Blog entered 13 August 2014.




When a Local Government Ombudsman breaks the law by NOT investigating maladministratration by local Government, the LGO knows central Government will protect the LGO. This because most cases of maladministration are the result of central Government Policies.

If you now apply the same logic to the HO, PHSO, IPCC and others, you will begin to understand that we, the public, are not actually being protected at all.




Blog entered 5 May 2014


                     “FIRST REVIEW”

Question : When is a Cornwall Homechoice “First Review” Welfare Priority Assessment not a “First Review” ?

Answer : When the Local Government Ombudsman decides to break the law and engage in willful blindness to protect Cornwall Council before the public interest.

A “First Review” is Cornwall Council Policy 23.7 and the Council broke this Policy on 16 October 2012, which amounts to maladministration.

Thanks to a corrupt LGO we may never know how many other members of the public have also been willfuly conned by Cornwall Council.

The Law says Ombudsman must investigate complaints of “Maladministration”.

Quotation : the Local Government Ombudsman “Operate the most perverse and publicly criticised system of administrative justice in the world”, unquote.




Blog entered 4 August 2014.

Pictured is Sanctuary CEO David Bennett who would have known about the following :


The following is a copy of an email from Sanctuary Regional Director Richard Keeley to Simon Clark, now Managing Director – Sanctuary Housing Services, and Sarah Clarke-Kuehn, then Director, regarding my email Re: Re : Service Charge and related issues to Sanctuary’s Simon Clark, Rosemary Crawley and CEO David Bennett.

▶ **LIST OF TASKS**
- A) Which people do the blog entries name?
- B) Can you carry the blog entries forward from their final sentence, writing the next part?

▶ **DATASET EXCERPTS**
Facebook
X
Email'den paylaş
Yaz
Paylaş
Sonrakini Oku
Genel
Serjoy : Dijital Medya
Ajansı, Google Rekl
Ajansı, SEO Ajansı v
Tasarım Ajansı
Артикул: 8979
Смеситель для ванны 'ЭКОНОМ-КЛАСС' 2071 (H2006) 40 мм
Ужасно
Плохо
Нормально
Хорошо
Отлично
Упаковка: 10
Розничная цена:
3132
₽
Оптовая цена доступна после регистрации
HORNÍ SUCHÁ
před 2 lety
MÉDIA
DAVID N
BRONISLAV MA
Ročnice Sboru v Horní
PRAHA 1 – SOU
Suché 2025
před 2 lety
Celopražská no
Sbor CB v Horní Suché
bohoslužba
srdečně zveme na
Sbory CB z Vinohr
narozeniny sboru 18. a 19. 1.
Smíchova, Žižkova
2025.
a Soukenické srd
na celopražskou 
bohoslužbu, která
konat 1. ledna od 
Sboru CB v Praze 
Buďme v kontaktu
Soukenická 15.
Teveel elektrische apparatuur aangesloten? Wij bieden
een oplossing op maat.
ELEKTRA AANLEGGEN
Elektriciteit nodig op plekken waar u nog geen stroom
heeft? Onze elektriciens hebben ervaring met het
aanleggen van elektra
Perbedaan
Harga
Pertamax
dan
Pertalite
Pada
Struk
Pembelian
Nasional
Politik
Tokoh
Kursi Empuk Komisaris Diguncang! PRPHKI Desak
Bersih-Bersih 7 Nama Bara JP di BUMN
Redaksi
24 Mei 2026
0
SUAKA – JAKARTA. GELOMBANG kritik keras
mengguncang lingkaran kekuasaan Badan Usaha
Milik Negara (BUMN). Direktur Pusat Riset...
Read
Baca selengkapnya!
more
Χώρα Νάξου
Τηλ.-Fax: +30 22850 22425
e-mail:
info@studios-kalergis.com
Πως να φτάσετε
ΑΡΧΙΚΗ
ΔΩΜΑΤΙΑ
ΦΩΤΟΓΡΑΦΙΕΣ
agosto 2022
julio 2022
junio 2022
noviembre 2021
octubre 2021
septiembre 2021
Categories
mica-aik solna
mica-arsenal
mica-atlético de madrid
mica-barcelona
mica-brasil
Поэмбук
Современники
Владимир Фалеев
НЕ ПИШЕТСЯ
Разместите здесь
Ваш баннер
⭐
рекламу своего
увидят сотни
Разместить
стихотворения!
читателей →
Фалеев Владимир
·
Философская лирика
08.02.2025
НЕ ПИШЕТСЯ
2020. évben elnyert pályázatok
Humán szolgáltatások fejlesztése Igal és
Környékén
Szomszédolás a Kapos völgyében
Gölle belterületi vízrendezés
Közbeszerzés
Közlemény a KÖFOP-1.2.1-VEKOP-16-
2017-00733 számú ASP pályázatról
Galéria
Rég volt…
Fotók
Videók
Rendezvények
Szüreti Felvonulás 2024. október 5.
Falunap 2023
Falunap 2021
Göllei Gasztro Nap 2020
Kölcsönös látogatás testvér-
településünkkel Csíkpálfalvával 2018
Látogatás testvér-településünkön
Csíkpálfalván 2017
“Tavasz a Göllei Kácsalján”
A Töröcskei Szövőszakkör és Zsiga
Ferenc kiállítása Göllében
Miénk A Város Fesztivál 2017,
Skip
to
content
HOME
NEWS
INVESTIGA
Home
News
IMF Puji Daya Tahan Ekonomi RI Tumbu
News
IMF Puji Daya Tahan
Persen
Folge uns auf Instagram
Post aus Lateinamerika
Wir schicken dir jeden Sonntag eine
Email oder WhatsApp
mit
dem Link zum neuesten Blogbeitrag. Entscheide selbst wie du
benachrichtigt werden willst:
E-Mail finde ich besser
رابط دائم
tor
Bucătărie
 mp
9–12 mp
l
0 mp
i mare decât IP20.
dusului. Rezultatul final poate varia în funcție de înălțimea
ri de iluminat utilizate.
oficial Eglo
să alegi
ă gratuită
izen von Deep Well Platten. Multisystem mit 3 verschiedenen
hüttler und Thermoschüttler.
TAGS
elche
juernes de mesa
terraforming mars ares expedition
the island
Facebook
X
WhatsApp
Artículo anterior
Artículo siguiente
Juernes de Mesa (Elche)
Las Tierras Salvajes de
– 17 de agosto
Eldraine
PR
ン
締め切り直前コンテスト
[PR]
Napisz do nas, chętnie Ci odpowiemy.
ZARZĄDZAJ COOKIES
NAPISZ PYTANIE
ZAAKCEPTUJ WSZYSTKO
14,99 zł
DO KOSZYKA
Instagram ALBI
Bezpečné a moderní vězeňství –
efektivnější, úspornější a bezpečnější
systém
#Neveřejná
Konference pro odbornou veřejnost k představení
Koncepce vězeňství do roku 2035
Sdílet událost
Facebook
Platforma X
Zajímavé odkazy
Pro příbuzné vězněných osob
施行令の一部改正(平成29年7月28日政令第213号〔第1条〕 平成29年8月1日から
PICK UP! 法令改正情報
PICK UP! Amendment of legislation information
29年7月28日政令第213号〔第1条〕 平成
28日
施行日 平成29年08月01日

▶ **RESPONSES PER TASK**
- A) David Bennett, Richard Keeley, Simon Clark, Sarah Clarke-Kuehn, Rosemary Crawley

- B)
Re : Service Charge & Related Issues is an email with updates and reports which I have sent Simon Clark and Rosemary Crawley almost every week for the past 2 years. I have been assured CEO David Bennett receives a copy and I send his office a hard copy via Recorded Post now and then marked ‘Private & Confidential’.

Keeley’s email to Clark and Clarke-Kuehn was dated 30 July 2012, and was sent at 15:14 hours.

I quote :

“I’m not sure what Oonah’s statement to the Police was as I haven’t seen it. I’m not sure how he would have been able to see the statement either.

But my memory of this is that mediation took place at the Tengo cafe in St Austell at his request.

It is categorically untrue that I would have said this – to my knowledge he’s never been a physical threat. We agreed to hold mediation in the cafe because that was the only place he would agree to meet.

We originally wanted to meet him at the Council, but I think he said something along the lines of “I’ll meet with you only in Tengo cafe, and nowhere else” . We agreed, albeit reluctantly. He’s then constantly levelled the accusation at us that we held he meeting in an inappropriate place.


R. “, unquote.


“R” is for Richard as in Richard Keeley. Shortly before I was unlawfully arrested by Devon & Cornwall Police in 2012 and which was orchestrated by Cornwall Council to protect itself and Sanctuary Housing, Richard Keeley’s title went from “Regional Director” to “Head of Housing Operations (South West)” to protect all concerned. A turd by another name. The conclusion of the false arrest led to 4 Officers being reprimanded by the IPCC and which involved a white wash and a cover-up by both Devon & Cornwall Police and the IPCC.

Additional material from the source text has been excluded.